10月22日に即位礼正殿の儀が行われましたがごらんになりましたか?その際、天皇陛下がお召しになられていた「黄櫨染(こうろぜん)の御袍(ごほう)」について皆さんはどんなことをご存知ですか?

黄櫨染とは染め色の名前で、「黄色みを帯びた茶色」などといわれています。平安時代初期(820年)嵯峨天皇の詔により、黄櫨染の御袍が天皇の服とされて以来、黄櫨染は天皇以外が使用できない禁色となったそうです。
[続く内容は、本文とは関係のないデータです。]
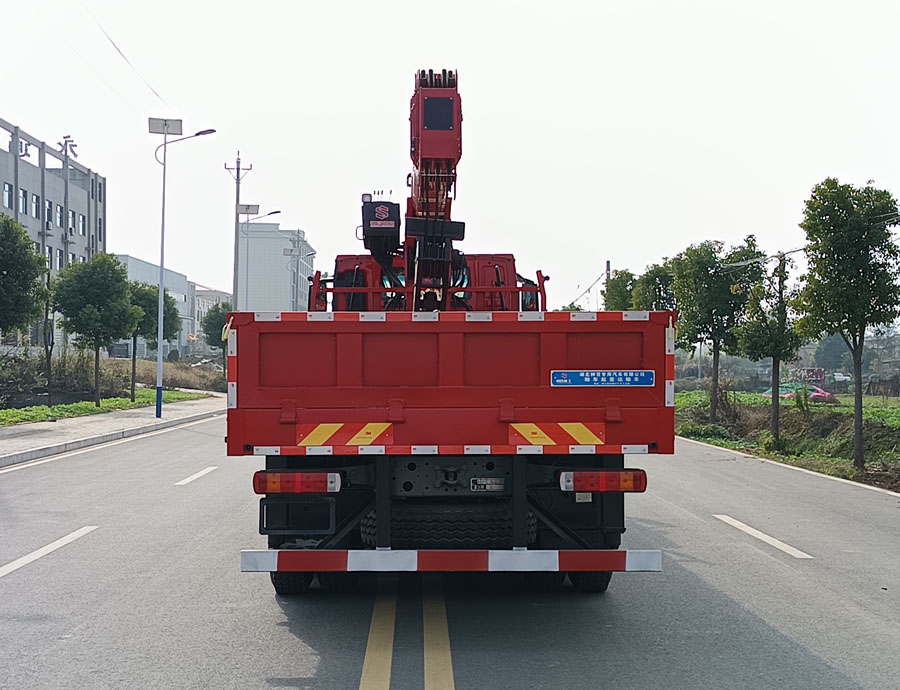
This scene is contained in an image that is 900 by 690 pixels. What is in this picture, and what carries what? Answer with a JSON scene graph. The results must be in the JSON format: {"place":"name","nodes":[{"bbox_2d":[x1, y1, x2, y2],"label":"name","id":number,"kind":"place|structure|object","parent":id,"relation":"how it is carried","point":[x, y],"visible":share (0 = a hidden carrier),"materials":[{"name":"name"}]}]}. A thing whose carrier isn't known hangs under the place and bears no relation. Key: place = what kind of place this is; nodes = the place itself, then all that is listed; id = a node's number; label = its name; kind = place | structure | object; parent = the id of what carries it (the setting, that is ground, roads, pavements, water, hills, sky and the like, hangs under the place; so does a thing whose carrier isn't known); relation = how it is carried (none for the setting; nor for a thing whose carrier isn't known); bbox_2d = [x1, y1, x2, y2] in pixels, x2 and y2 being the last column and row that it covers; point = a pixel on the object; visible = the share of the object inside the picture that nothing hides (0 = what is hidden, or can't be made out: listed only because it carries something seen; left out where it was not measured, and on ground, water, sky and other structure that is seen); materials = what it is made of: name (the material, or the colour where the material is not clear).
{"place":"outdoors","nodes":[
{"label":"outdoors","id":0,"kind":"place"},
{"bbox_2d":[0,118,106,354],"label":"office building","id":1,"kind":"structure","parent":0,"point":[4,177],"materials":[{"name":"grey paint"}]},
{"bbox_2d":[3,182,13,208],"label":"window","id":2,"kind":"structure","parent":1,"relation":"in","point":[8,192],"materials":[{"name":"glass"}]},
{"bbox_2d":[19,188,28,213],"label":"window","id":3,"kind":"structure","parent":1,"relation":"in","point":[23,194],"materials":[{"name":"grey glass"}]},
{"bbox_2d":[32,194,40,217],"label":"window","id":4,"kind":"structure","parent":1,"relation":"in","point":[34,205],"materials":[{"name":"glass"}]},
{"bbox_2d":[45,199,53,227],"label":"window","id":5,"kind":"structure","parent":1,"relation":"in","point":[48,209],"materials":[{"name":"grey glass"}]},
{"bbox_2d":[46,245,54,268],"label":"window","id":6,"kind":"structure","parent":1,"relation":"in","point":[50,249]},
{"bbox_2d":[56,248,63,269],"label":"window","id":7,"kind":"structure","parent":1,"relation":"in","point":[59,258],"materials":[{"name":"glass"}]},
{"bbox_2d":[56,203,64,226],"label":"window","id":8,"kind":"structure","parent":1,"relation":"in","point":[59,218],"materials":[{"name":"grey glass"}]},
{"bbox_2d":[57,135,78,160],"label":"rooftop sign","id":9,"kind":"object","parent":1,"relation":"on","point":[65,137],"visible":0.64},
{"bbox_2d":[68,209,75,234],"label":"window","id":10,"kind":"structure","parent":1,"relation":"in","point":[72,220],"materials":[{"name":"grey glass"}]},
{"bbox_2d":[78,214,86,236],"label":"window","id":11,"kind":"structure","parent":1,"relation":"in","point":[82,222],"materials":[{"name":"glass"}]},
{"bbox_2d":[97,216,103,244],"label":"window","id":12,"kind":"structure","parent":1,"relation":"in","point":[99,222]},
{"bbox_2d":[0,394,224,467],"label":"pavement","id":13,"kind":"structure","parent":0,"point":[42,427],"materials":[{"name":"grey concrete"}]},
{"bbox_2d":[152,120,215,418],"label":"street lamp","id":14,"kind":"object","parent":13,"relation":"on","point":[161,275],"visible":0.98,"materials":[{"name":"metal"}]},
{"bbox_2d":[147,116,183,135],"label":"solar panel","id":15,"kind":"object","parent":14,"relation":"attached to","point":[180,122],"visible":0.93,"materials":[{"name":"grey"}]},
{"bbox_2d":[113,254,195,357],"label":"low building","id":16,"kind":"structure","parent":0,"point":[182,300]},
{"bbox_2d":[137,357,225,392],"label":"dry grass","id":17,"kind":"structure","parent":0,"point":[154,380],"visible":0.57,"materials":[{"name":"plant"}]},
{"bbox_2d":[190,284,231,353],"label":"building","id":18,"kind":"structure","parent":0,"point":[205,309],"materials":[{"name":"white"}]},
{"bbox_2d":[235,222,311,312],"label":"white building","id":19,"kind":"structure","parent":0,"point":[258,241],"materials":[{"name":"white paint"}]},
{"bbox_2d":[0,412,898,689],"label":"road","id":20,"kind":"structure","parent":0,"point":[473,679],"materials":[{"name":"grey asphalt"}]},
{"bbox_2d":[1,525,97,576],"label":"road marking","id":21,"kind":"object","parent":20,"relation":"on","point":[50,546],"visible":0.98,"materials":[{"name":"white paint"}]},
{"bbox_2d":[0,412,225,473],"label":"road edge line","id":22,"kind":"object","parent":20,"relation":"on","point":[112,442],"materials":[{"name":"white paint"}]},
{"bbox_2d":[174,466,217,485],"label":"lane marking","id":23,"kind":"object","parent":20,"relation":"on","point":[199,474],"visible":0.95,"materials":[{"name":"white paint"}]},
{"bbox_2d":[359,582,395,689],"label":"lane marking","id":24,"kind":"object","parent":20,"relation":"on","point":[390,656],"visible":0.96,"materials":[{"name":"yellow paint"}]},
{"bbox_2d":[422,580,454,689],"label":"lane marking","id":25,"kind":"object","parent":20,"relation":"on","point":[426,666],"visible":0.97,"materials":[{"name":"yellow paint"}]},
{"bbox_2d":[234,58,665,595],"label":"truck","id":26,"kind":"object","parent":20,"relation":"on","point":[466,381],"visible":0.95,"materials":[{"name":"red metal"}]},
{"bbox_2d":[254,470,341,493],"label":"tail light","id":27,"kind":"object","parent":26,"relation":"attached to","point":[312,474],"visible":0.96,"materials":[{"name":"red plastic"}]},
{"bbox_2d":[298,422,393,446],"label":"reflective sign","id":28,"kind":"object","parent":26,"relation":"attached to","point":[320,435],"visible":0.95,"materials":[{"name":"plastic"}]},
{"bbox_2d":[359,197,400,253],"label":"control box","id":29,"kind":"object","parent":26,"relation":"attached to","point":[373,222],"visible":0.77,"materials":[{"name":"black metal"}]},
{"bbox_2d":[403,69,464,310],"label":"crane","id":30,"kind":"object","parent":26,"relation":"on","point":[422,137],"visible":0.61,"materials":[{"name":"red metal"}]},
{"bbox_2d":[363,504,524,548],"label":"spare tire","id":31,"kind":"object","parent":26,"relation":"attached to","point":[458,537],"visible":0.72,"materials":[{"name":"black rubber"}]},
{"bbox_2d":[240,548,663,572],"label":"guard","id":32,"kind":"object","parent":26,"relation":"attached to","point":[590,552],"visible":0.98,"materials":[{"name":"metal"}]},
{"bbox_2d":[470,477,504,491],"label":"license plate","id":33,"kind":"object","parent":26,"relation":"attached to","point":[475,488],"visible":0.95,"materials":[{"name":"metal"}]},
{"bbox_2d":[508,421,604,445],"label":"reflective strip","id":34,"kind":"object","parent":26,"relation":"attached to","point":[539,440],"visible":0.93,"materials":[{"name":"plastic"}]},
{"bbox_2d":[558,469,645,492],"label":"tail light","id":35,"kind":"object","parent":26,"relation":"attached to","point":[640,480],"visible":0.96,"materials":[{"name":"red plastic"}]},
{"bbox_2d":[550,370,655,386],"label":"blue sign","id":36,"kind":"object","parent":26,"relation":"attached to","point":[632,374],"visible":0.98,"materials":[{"name":"blue metal"}]},
{"bbox_2d":[713,513,814,558],"label":"lane marking","id":37,"kind":"object","parent":20,"relation":"on","point":[766,539],"visible":0.95,"materials":[{"name":"white paint"}]},
{"bbox_2d":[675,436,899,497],"label":"road edge line","id":38,"kind":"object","parent":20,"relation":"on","point":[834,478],"visible":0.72,"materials":[{"name":"white paint"}]},
{"bbox_2d":[0,0,899,312],"label":"sky","id":39,"kind":"structure","parent":0,"point":[375,99],"materials":[{"name":"white"}]},
{"bbox_2d":[674,386,899,493],"label":"grass verge","id":40,"kind":"structure","parent":0,"point":[842,410],"materials":[{"name":"green plant"}]},
{"bbox_2d":[602,267,636,311],"label":"tree","id":41,"kind":"object","parent":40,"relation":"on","point":[619,277],"visible":0.49,"materials":[{"name":"green plant"}]},
{"bbox_2d":[630,261,678,311],"label":"tree","id":42,"kind":"object","parent":40,"relation":"on","point":[657,306],"visible":0.53,"materials":[{"name":"green plant"}]},
{"bbox_2d":[669,237,761,423],"label":"tree","id":43,"kind":"object","parent":40,"relation":"on","point":[708,270],"visible":0.96,"materials":[{"name":"green plant"}]},
{"bbox_2d":[736,239,799,439],"label":"tree","id":44,"kind":"object","parent":40,"relation":"on","point":[774,364],"visible":0.95,"materials":[{"name":"plant"}]},
{"bbox_2d":[762,381,832,401],"label":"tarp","id":45,"kind":"object","parent":40,"relation":"on","point":[823,395],"visible":0.55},
{"bbox_2d":[793,177,899,470],"label":"tree","id":46,"kind":"object","parent":40,"relation":"on","point":[859,416],"visible":1,"materials":[{"name":"green plant"}]},
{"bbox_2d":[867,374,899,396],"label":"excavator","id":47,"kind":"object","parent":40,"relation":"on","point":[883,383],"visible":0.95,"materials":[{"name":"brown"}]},
{"bbox_2d":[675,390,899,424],"label":"green field","id":48,"kind":"structure","parent":0,"point":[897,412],"materials":[{"name":"green plant"}]},
{"bbox_2d":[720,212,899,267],"label":"power line","id":49,"kind":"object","parent":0,"point":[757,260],"visible":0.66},
{"label":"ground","id":50,"kind":"structure","parent":0},
{"bbox_2d":[0,389,210,427],"label":"grass strip","id":51,"kind":"object","parent":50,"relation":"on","point":[42,408],"visible":0.56,"materials":[{"name":"green plant"}]},
{"bbox_2d":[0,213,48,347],"label":"tree","id":52,"kind":"object","parent":51,"relation":"on","point":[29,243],"visible":1,"materials":[{"name":"green plant"}]},
{"bbox_2d":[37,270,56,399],"label":"tree","id":53,"kind":"object","parent":51,"relation":"on","point":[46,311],"visible":0.75,"materials":[{"name":"plant"}]},
{"bbox_2d":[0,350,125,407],"label":"shrub","id":54,"kind":"object","parent":51,"relation":"on","point":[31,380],"visible":0.72,"materials":[{"name":"green plant"}]},
{"bbox_2d":[50,252,138,403],"label":"tree","id":55,"kind":"object","parent":51,"relation":"on","point":[123,283],"visible":0.99,"materials":[{"name":"green plant"}]},
{"bbox_2d":[128,282,180,401],"label":"tree","id":56,"kind":"object","parent":51,"relation":"on","point":[157,290],"visible":0.66,"materials":[{"name":"green plant"}]},
{"bbox_2d":[200,300,231,383],"label":"tree","id":57,"kind":"object","parent":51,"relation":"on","point":[216,317],"visible":0.62,"materials":[{"name":"green plant"}]},
{"bbox_2d":[225,151,251,313],"label":"utility pole","id":58,"kind":"object","parent":50,"relation":"on","point":[237,198],"visible":0.71,"materials":[{"name":"grey concrete"}]},
{"bbox_2d":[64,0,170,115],"label":"power line","id":59,"kind":"object","parent":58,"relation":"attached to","point":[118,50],"visible":0.96,"materials":[{"name":"plastic"}]},
{"bbox_2d":[235,207,280,309],"label":"street lamp","id":60,"kind":"object","parent":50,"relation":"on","point":[248,213],"visible":0.61,"materials":[{"name":"metal"}]},
{"bbox_2d":[237,202,260,214],"label":"solar panel","id":61,"kind":"object","parent":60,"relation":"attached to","point":[254,205],"visible":0.88,"materials":[{"name":"grey"}]},
{"bbox_2d":[284,244,314,312],"label":"street lamp","id":62,"kind":"object","parent":50,"relation":"on","point":[284,251],"visible":0.64,"materials":[{"name":"metal"}]},
{"bbox_2d":[604,260,611,309],"label":"utility pole","id":63,"kind":"object","parent":50,"relation":"on","point":[607,262],"visible":0.25,"materials":[{"name":"grey concrete"}]},
{"bbox_2d":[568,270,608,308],"label":"power line","id":64,"kind":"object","parent":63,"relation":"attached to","point":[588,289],"visible":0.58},
{"bbox_2d":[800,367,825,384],"label":"sign","id":65,"kind":"object","parent":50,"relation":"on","point":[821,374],"visible":0.66,"materials":[{"name":"red"}]},
{"bbox_2d":[813,334,853,373],"label":"tree","id":66,"kind":"object","parent":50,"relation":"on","point":[832,349],"visible":0.63,"materials":[{"name":"green plant"}]},
{"bbox_2d":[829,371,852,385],"label":"car","id":67,"kind":"object","parent":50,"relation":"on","point":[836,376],"visible":0.67,"materials":[{"name":"white"}]}
]}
実はこの黄櫨染、太陽光や白熱灯下にあるときと蛍光灯の下にあるときとで色調が変わることをご存じでしょうか?それだけではなく、太陽光を通すと、染めた布の裏側が真っ赤に輝くのです!!

一般的な染料の素材である櫨(はぜ)・蘇芳(すおう)・紫根(しこん)を特定の配合で組み合わせたときにだけ、色が変わるという不思議な性質を持つのだそうです。

この黄櫨染は禁色ということもあり、一般の目に触れる機会がなく、正確な染色法も知られてなかった事から「幻の染」と呼ばれていたそうです。それを染織作家である奥田祐斎さんが初めて調査・研究され、自分なりのアレンジを加えて「夢こうろ染」として再現・発展されたのです。

そんな黄櫨染が見たくて、2008年に彼の工房『祐斎亭』を訪問しました!工房見学は予約制だと直前まで知らず、伺う前夜にだめもとで連絡を取ったところOKをいただきました。また、その日は工房見学がお休みの日だったにも関わらず、見学を許可していただきました。

ただ祐斎さんはその時期、展示会でフランスに行かれており、残念ながらお会いできませんでした・・・

制作過程や作品を見せてもらい、色が変わる様子については、実際に蛍光灯・白熱灯の光を当てて説明してくださいました。色調の変化を目の前で見た時の感動をいまでも鮮明に覚えています。

反物や小物も販売していて、私はスカーフと風呂敷を購入しました。

皆さんも京都に行く機会がありましたらぜひ一度訪れてみてくださいね。